··· RECORDS FOR THIS EXERCISE ···
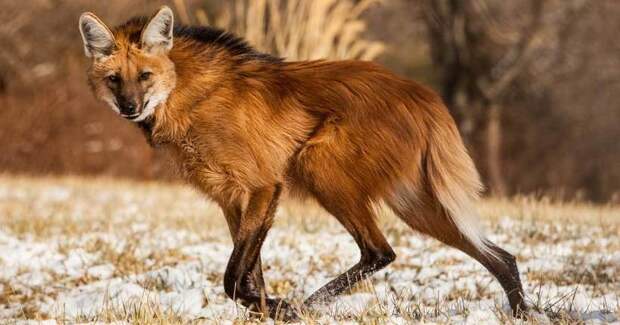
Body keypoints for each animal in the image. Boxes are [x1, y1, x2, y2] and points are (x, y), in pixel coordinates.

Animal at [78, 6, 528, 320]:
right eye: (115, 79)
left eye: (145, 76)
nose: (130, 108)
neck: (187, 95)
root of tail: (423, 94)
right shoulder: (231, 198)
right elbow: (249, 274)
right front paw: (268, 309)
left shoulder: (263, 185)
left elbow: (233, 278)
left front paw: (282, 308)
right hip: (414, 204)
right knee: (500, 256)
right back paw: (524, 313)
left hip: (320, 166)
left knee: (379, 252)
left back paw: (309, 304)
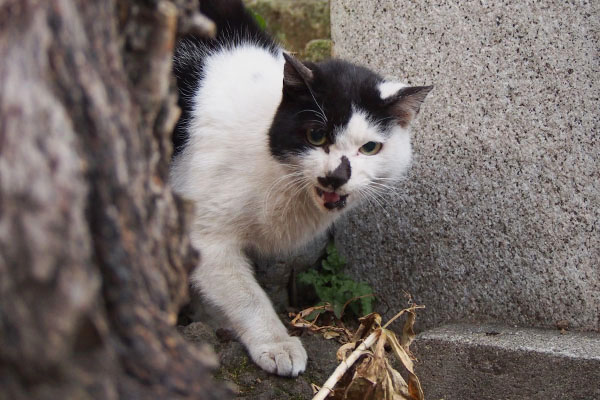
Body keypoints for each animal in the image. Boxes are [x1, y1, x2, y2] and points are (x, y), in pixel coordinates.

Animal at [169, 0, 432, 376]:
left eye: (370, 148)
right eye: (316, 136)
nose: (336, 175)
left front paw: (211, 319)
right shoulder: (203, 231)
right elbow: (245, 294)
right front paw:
···
> REQUIRED ACTION
Retype all the data exactly; skip the pictures.

> ANSWER TO THE PROBLEM
Body keypoints for each animal in the image. Boxes are [x1, y1, x2, y2] and points are (x, y), in pixel coordinates.

Animal at [78, 6, 528, 320]:
right eye: (115, 79)
left eye: (145, 76)
nose: (130, 108)
neck: (187, 95)
root of tail: (423, 94)
right shoulder: (231, 198)
right elbow: (249, 274)
right front paw: (268, 309)
left shoulder: (263, 185)
left elbow: (233, 278)
left front paw: (282, 308)
right hip: (414, 204)
right knee: (500, 256)
right back paw: (524, 313)
left hip: (320, 166)
left knee: (379, 252)
left back paw: (309, 304)
Body keypoints for each animal in the image. Boxes are [x1, y1, x2, y2] and points are (x, y), in pixel coordinates.

Animal at [169, 0, 432, 376]:
left eye: (370, 148)
right eye: (316, 136)
nose: (336, 175)
left front paw: (211, 319)
right shoulder: (203, 231)
right elbow: (245, 294)
right front paw:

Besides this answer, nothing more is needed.